Heh, did Joey speak at all, or is she not allowed to formed sentences without the permission of her father?

 

Anonymous Mara said ... (1:50 AM) : 

Let Kenobi loose on Cruise, you should have.

 

Anonymous Anonymous said ... (3:08 AM) : 

Cruise is a Sith!

http://waxy.org/random/view.php?type=video&filename=Tom_Cruise_Kills_Oprah.mov

 

Blogger ninjanun said ... (3:12 AM) : 

Anyone who can't take a hint AND forces their religious beliefs on you is probably a Sith Lord.

 

Blogger Obi Wan Kenobi said ... (3:49 AM) : 

so thats why you lent me the wrestling video's last night, thanks mate

 

Anonymous sandyg said ... (11:18 AM) : 

Jumping up and down on the furniture is, evidently, not Mr. Cruise's only strange habit. Many pictures exist of him squeezing his daughter's neck, and there is some talk that strangling of some sort is involved. Perhaps why she speaks so little. Definitely a Sith, although not nearly dignified enough to be a Sith Lord, one would think!

 

Anonymous hc_godess said ... (11:30 AM) : 

Always trying to control the thoughts and actions of young women, Sith Lords are.

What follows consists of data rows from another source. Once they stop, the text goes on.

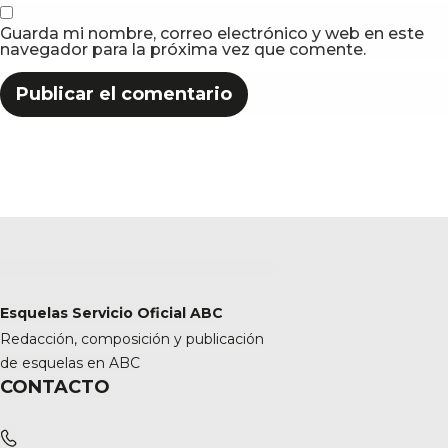
Guarda mi nombre, correo electrónico y web en este
navegador para la próxima vez que comente.
Esquelas Servicio Oficial ABC
Redacción, composición y publicación
de esquelas en ABC
CONTACTO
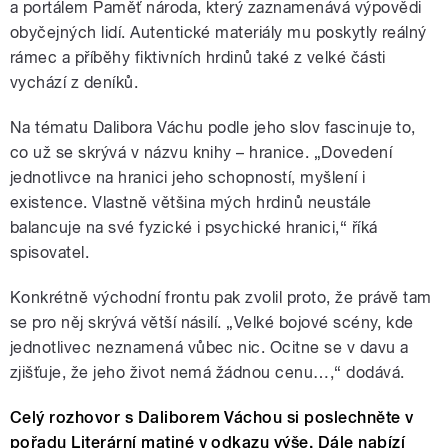
a portálem Paměť národa, který zaznamenává výpovědi
obyčejných lidí. Autentické materiály mu poskytly reálný
rámec a příběhy fiktivních hrdinů také z velké části
vychází z deníků.
Na tématu Dalibora Váchu podle jeho slov fascinuje to,
co už se skrývá v názvu knihy – hranice. „Dovedení
jednotlivce na hranici jeho schopností, myšlení i
existence. Vlastně většina mých hrdinů neustále
balancuje na své fyzické i psychické hranici,“ říká
spisovatel.
Konkrétně východní frontu pak zvolil proto, že právě tam
se pro něj skrývá větší násilí. „Velké bojové scény, kde
jednotlivec neznamená vůbec nic. Ocitne se v davu a
zjišťuje, že jeho život nemá žádnou cenu…,“ dodává.
Celý rozhovor s Daliborem Váchou si poslechněte v
pořadu Literární matiné v odkazu výše. Dále nabízí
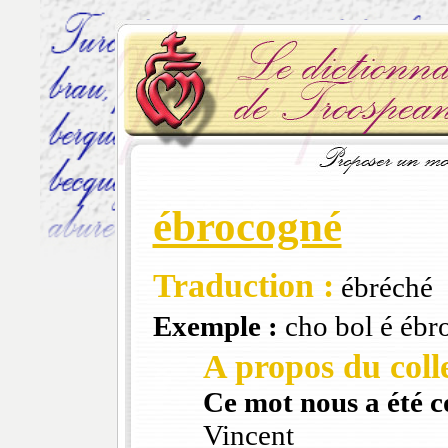
ébrocogné
Traduction :
ébréché
Exemple :
cho bol é ébr
A propos du colle
Ce mot nous a été 
Vincent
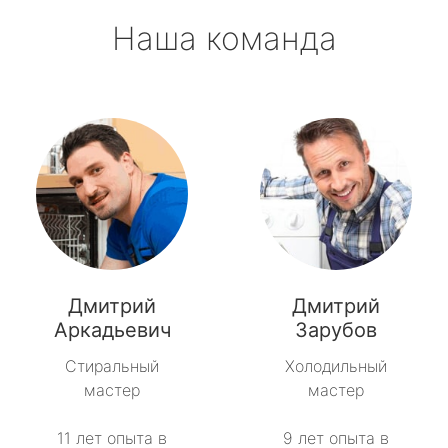
Наша команда
Дмитрий
Дмитрий
Аркадьевич
Зарубов
Стиральный
Холодильный
мастер
мастер
11 лет опыта в
9 лет опыта в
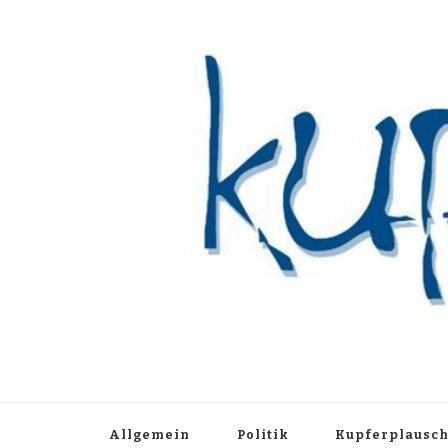
Kupferblau A
Just another WordPress site
Allgemein
Politik
Kupferplausc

Always trying to get with women young enough to be their daughters, weird little Scientologists named Tom Cruise are.

 

Blogger trinamick said ... (11:59 AM) : 

Cruise's daughter must have breathing problems also. He has to give her mouth to mouth resuscitation often. Maybe she has asthma.

 

Anonymous The Jedi Princess said ... (12:43 PM) : 

Well, at least you didn't give him a microphone that sprayed water at him Yoda.

 

Anonymous Anonymous said ... (1:52 PM) : 

Oh Yoda... I'm very worried for you now. A wise master such as yourself should know better than to pick a fight with the $cienos.

'General Order 66' is NOTHING comapred to 'Fair Game'.

You can learn of the peril others have faced at www.xenu.net

 

Blogger flu said ... (2:44 PM) : 

Yoda, why didn't you save Katie!?! She's being force-lured into the dark side!

 

Blogger Dago said ... (2:54 PM) : 

So sad it is. Needs to be put in a harness, young skywalker does. As for Cruise, talk less he should.

 

Blogger Guinastasia said ... (6:15 PM) : 

He really is a Sith Lord!

Scientologists are scary, Master Yoda. You are my new hero for making fun of this clam.

 

Blogger Nic said ... (8:38 PM) : 

HAHAHAHAHA! Three words for you Master Yoda: Brilliant! Thank you. :)

 

Blogger Master Yoda said ... (10:58 PM) : 

Guinistasia,

Great link! More proof it is.

 

Blogger Muhnahmuhnah said ... (3:24 PM) : 

Master Yoda, thank you for voicing our thoughts! Was she even born when Mr. Cruise was popular and sane? Poor kid; she needs to escape him before he buys that bikini for her...

 

Blogger Ruby-Flame said ... (2:47 PM) : 

Master Yoda, I about died laughing. You certainly have a way with weirdos. ;) When the hints aren't taken, "accidents" start to happen!